▶ RECORDS TO PROCESS
*** Block opens ***
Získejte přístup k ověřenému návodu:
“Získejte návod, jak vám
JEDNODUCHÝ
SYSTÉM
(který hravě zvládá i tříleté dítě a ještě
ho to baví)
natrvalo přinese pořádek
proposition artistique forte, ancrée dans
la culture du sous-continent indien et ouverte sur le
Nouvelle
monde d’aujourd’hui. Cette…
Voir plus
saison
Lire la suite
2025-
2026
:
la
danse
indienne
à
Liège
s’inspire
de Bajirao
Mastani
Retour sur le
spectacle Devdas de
*** Block closes ***
*** Block opens ***
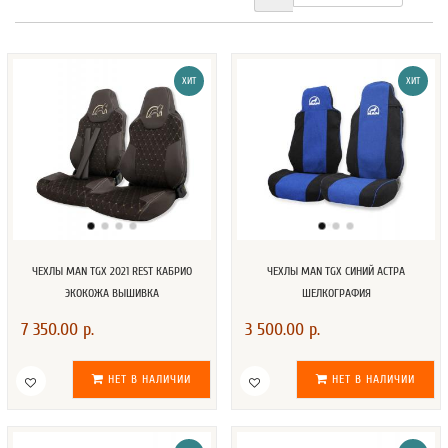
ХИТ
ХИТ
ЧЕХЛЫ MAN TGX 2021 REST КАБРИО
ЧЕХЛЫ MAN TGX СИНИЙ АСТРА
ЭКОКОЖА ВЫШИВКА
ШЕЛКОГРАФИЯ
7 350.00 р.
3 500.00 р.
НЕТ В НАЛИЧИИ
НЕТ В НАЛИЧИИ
*** Block closes ***
▶ DIRECTIVE
Looking at the entries, how many lines contain the string "ЧЕХЛЫ"? The answer is that number alone.

▶ OUTPUT OF THE EXERCISE
2